When I made it up to the Signature Suite, one we can all agree is an actual suite, I was impressed. I can understand why they don’t want to give these rooms away, but that’s the deal. If you book the Magnolia Houston and have an opportunity to secure the Signature Suite in advance for $9/nt, I recommend you do. Photos tell most of the story from here, so I will refrain from adding content where a photo will suffice.
Deluxe Studio Suite
Before I had yet stayed at the property I had already booked in another night at the property on a separate stay and I am including the photos from that encounter on this post. I checked for an upgrade at check in during my second stay, they were sold out on the app for the property. I didn’t challenge them because there were no rooms available at all.
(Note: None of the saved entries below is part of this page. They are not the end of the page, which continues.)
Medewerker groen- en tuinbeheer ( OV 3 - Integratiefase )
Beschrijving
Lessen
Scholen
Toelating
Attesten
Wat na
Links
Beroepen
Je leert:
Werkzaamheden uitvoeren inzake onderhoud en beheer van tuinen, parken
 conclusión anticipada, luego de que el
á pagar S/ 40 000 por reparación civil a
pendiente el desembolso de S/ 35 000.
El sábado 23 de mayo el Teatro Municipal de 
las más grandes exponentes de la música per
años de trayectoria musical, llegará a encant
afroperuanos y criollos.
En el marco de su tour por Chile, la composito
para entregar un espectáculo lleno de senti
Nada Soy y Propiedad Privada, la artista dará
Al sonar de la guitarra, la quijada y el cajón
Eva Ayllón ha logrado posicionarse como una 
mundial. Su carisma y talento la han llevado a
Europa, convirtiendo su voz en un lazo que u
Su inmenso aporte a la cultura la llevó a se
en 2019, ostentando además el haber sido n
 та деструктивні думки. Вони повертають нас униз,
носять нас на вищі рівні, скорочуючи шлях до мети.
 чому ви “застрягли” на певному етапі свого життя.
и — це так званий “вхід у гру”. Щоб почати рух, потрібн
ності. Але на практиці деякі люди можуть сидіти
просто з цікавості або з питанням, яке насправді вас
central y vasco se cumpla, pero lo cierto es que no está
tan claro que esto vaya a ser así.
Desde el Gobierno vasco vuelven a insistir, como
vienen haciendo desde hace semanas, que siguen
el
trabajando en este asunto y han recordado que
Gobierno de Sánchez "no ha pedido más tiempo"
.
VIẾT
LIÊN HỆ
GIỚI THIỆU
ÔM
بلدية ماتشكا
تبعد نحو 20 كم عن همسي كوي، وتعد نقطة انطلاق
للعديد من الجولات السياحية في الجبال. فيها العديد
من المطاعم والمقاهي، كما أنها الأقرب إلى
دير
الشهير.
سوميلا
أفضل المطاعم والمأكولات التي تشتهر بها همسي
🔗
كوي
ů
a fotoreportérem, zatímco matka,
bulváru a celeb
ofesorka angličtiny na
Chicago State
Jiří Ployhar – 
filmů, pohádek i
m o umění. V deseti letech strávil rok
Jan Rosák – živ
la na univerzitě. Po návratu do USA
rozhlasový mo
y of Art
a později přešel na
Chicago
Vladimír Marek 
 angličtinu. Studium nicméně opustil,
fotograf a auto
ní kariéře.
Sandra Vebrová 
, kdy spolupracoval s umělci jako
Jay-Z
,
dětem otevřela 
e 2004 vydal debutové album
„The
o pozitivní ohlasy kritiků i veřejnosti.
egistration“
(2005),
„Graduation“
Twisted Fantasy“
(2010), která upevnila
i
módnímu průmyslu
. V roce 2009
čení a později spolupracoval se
Here is what the Deluxe Studio Suite (hint: not a suite) looks like. Note the bathroom had a vanity both inside the bathroom and outside of the bathroom – it looks like a reflection in the photo but it’s not.
Offered in their restaurant until 10AM, I had full access to the breakfast menu. I did not see a buffet in the area, but I could have been mistaken. I typically prefer the menu anyway. I was involuntarily involved in one of those hotel restaurant server battles where the sections aren’t really assigned and they fight over the table in a passive aggressive manner. One would bring the coffee, the other would bring the menu and ask if so-and-so brought me the coffee. I would order, and the other would bring me silverware. This went on and on until I finally paid the bill and left without ever knowing who my server actually was – and I frankly didn’t really care, I just didn’t want to be in the middle of it.
Breakfast was good, it wasn’t life changing.
Will I Be Back?
The price paid for the room, the location, and the suite I eventually stayed in on my first visit were all very positive. I just couldn’t get the sour taste out of my mouth from the first encounter. There’s a Hyatt Regency, Le Meridien, and a very nice Westin all within walking distance of this hotel along with the Marriott Marquis, and a Hilton attached to the Convention Center. The competition nearby is just too significant to feel cheated when I stay there. I will probably run through all of those options first before coming back to this property.
What do you think? Much ado about nothing? Is the hotel nice enough to forget about the front desk hassle? Could it have been a genuine mixup?